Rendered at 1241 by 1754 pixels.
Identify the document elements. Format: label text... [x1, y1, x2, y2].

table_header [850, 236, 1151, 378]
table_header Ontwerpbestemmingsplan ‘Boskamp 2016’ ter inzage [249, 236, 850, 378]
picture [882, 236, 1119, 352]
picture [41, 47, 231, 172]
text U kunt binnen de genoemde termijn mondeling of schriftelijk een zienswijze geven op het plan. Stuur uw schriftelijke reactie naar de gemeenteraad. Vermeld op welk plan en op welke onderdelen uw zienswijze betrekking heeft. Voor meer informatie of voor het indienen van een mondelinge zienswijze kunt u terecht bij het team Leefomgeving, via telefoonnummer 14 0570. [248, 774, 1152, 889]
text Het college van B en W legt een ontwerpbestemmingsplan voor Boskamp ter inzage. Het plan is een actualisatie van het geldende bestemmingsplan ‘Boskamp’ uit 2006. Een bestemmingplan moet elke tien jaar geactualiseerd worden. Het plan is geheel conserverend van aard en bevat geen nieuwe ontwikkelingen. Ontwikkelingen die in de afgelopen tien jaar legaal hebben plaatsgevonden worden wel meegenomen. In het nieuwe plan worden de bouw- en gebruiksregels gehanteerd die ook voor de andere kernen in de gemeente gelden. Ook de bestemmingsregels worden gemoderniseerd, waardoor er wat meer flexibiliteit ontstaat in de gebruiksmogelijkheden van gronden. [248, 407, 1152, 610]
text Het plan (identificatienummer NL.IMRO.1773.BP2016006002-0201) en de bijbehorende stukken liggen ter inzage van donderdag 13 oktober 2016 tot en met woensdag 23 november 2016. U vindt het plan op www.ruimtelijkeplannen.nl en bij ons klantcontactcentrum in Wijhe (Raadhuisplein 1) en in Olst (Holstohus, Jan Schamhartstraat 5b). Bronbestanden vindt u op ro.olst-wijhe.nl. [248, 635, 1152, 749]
◇ ◇ ◇ ◇
## The task
For this exercise, retype each entry from above exactly as it stands.

## Task result
Rendered at 1241 by 1754 pixels.
Identify the document elements. Format: label text... [x1, y1, x2, y2].

table_header [850, 236, 1151, 378]
table_header Ontwerpbestemmingsplan ‘Boskamp 2016’ ter inzage [249, 236, 850, 378]
picture [882, 236, 1119, 352]
picture [41, 47, 231, 172]
text U kunt binnen de genoemde termijn mondeling of schriftelijk een zienswijze geven op het plan. Stuur uw schriftelijke reactie naar de gemeenteraad. Vermeld op welk plan en op welke onderdelen uw zienswijze betrekking heeft. Voor meer informatie of voor het indienen van een mondelinge zienswijze kunt u terecht bij het team Leefomgeving, via telefoonnummer 14 0570. [248, 774, 1152, 889]
text Het college van B en W legt een ontwerpbestemmingsplan voor Boskamp ter inzage. Het plan is een actualisatie van het geldende bestemmingsplan ‘Boskamp’ uit 2006. Een bestemmingplan moet elke tien jaar geactualiseerd worden. Het plan is geheel conserverend van aard en bevat geen nieuwe ontwikkelingen. Ontwikkelingen die in de afgelopen tien jaar legaal hebben plaatsgevonden worden wel meegenomen. In het nieuwe plan worden de bouw- en gebruiksregels gehanteerd die ook voor de andere kernen in de gemeente gelden. Ook de bestemmingsregels worden gemoderniseerd, waardoor er wat meer flexibiliteit ontstaat in de gebruiksmogelijkheden van gronden. [248, 407, 1152, 610]
text Het plan (identificatienummer NL.IMRO.1773.BP2016006002-0201) en de bijbehorende stukken liggen ter inzage van donderdag 13 oktober 2016 tot en met woensdag 23 november 2016. U vindt het plan op www.ruimtelijkeplannen.nl en bij ons klantcontactcentrum in Wijhe (Raadhuisplein 1) en in Olst (Holstohus, Jan Schamhartstraat 5b). Bronbestanden vindt u op ro.olst-wijhe.nl. [248, 635, 1152, 749]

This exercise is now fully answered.